Hmm, rasanya sungguh nyaman ketika
tangan halus itu terus membelai kakiku. Hingga aku tak menyadari pukul berapa
aku terlelap tidur tanpa mimpi indah. Dan, di saat pagi tiba, aku mendengar
suatu keributan kecil di luar ruangan.
“Sudahlah, ini demi kebaikanmu juga.
Apa perlu aku bersujud agar kau percaya padaku bahwa aku tidak sedang
bermain-main?”
“Sayang, apalah arti diriku dengan
seorang manusia mungil yang suatu saat akan menjadikanmu seorang Ayah?”
“Cukup, Sonia! Aku mohon. Kali ini
sa—“
“Ti..dak, Sayang.”
“Baiklah, terserah padamu. Aku tidak
akan memaksamu kembali. Karena kau akan tahu apa akibatnya jika kau masih
berusaha mempertahankannya. Ku harap kau tidak berpikir labil.”
Hei, hei, hei!
Ramai sekali disana? Aku memukulkan
telapak tanganku ke dinding. Berusaha mencari cahaya penerang dan berlari
keluar. Namun usahaku sia-sia. Ruangan ini benar-benar terkunci rapat. Dan
tanpa kuduga, tangan halus itu tiba-tiba kembali mengusapku lembut penuh kasih.

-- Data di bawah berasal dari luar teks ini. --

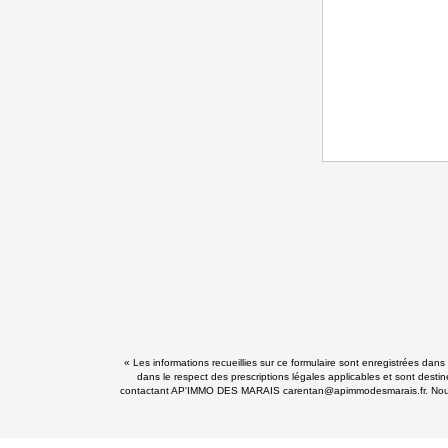
« Les informations recueillies sur ce formulaire sont enregistrées da
dans le respect des prescriptions légales applicables et sont destin
contactant AP'IMMO DES MARAIS carentan@apimmodesmarais.fr. Nous vous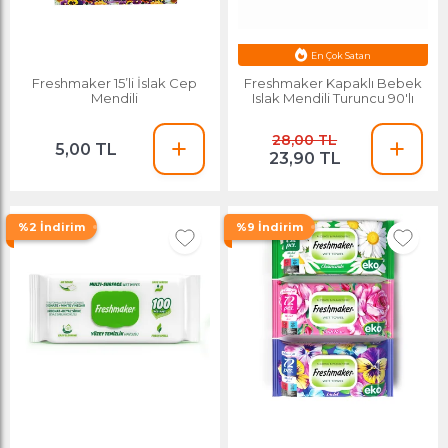
En Çok Satan
Freshmaker 15’li İslak Cep
Freshmaker Kapaklı Bebek
Mendili
Islak Mendili Turuncu 90'lı
28,00 TL
5,00 TL
23,90 TL
%2 İndirim
%9 İndirim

Ada apa sebenarnya? Lalu, eh—kenapa hatiku ikut bersedih ketika orang yang
menusapku bersedih?
***
“Halo, sayang! Bagaimana kabarmu
hari ini, hem?”
“...”
“Maafkan atas segala perbuatan kami
disini ya,”
"..."
“Aku tahu, kau merasa terganggu
di sana. Tapi tenanglah, aku akan bersamamu setiap waktu. Tidurlah, aku akan
menyanyikan sebuah lagu untukmu.. You are my sunshine, my only sunshine, you make me happy when skies are
grey.. You never know, dear, how much I love you, Please don't take my sunshine
away..."
Astaga! Suara itu.. begitu indah
tiada banding. Terasa hangat dan sejuk dalam kalbu.
Jujur, aku sangat suka bila orang
ini mengajakku berbicara dan bernyanyi bersama. Entah mengapa, meskipun aku
tidak tahu siapa dia. Tapi aku berjanji dalam hati, suatu saat nanti, aku akan
membalas jasa-jasanya. Dan menghiburnya ketika ia merasa sedih.
"The other night, dear, as I said sleeping, I dream, I held you in my
hands.. I'll always love you and make you happy, If you will only stay the
same..."
***
Tidak terasa sudah delapan bulan aku berada di sini.
Di tempat gelap, pengap, dan hanya ada aku seorang diri tanpa teman.
Terperangkap hingga tak bisa merasakan udara bersih di luar. Ini sungguh penantian
yang paling panjang asal kau tahu. Bahkan akhir-akhir ini, tubuhku mulai
membesar dan tumbuh nyaris pada titik sempurna.
“Sangat disayangkan. Tidak ada cara
lain, Nyonya.” ujar laki-laki tua berambut putih. “Kenapa seperti itu? Kau kan
dokter? Apa belum cukup aku membayarmu sepuluh kali lipat?!” badanku mulai
terasa berguncang hebat tatkala seorang perempuan yang sering mengusapku itu
berdiri menggebrak meja.
“Kuharap kau mengerti. Ini bukan
soal finansial, tetapi nyawa. Sekali lagi kutegaskan, ini soal Nyawa. Pilihlah
di antara dua opsi yang sudah kurekomendasikan pada suamimu. Selamat malam.”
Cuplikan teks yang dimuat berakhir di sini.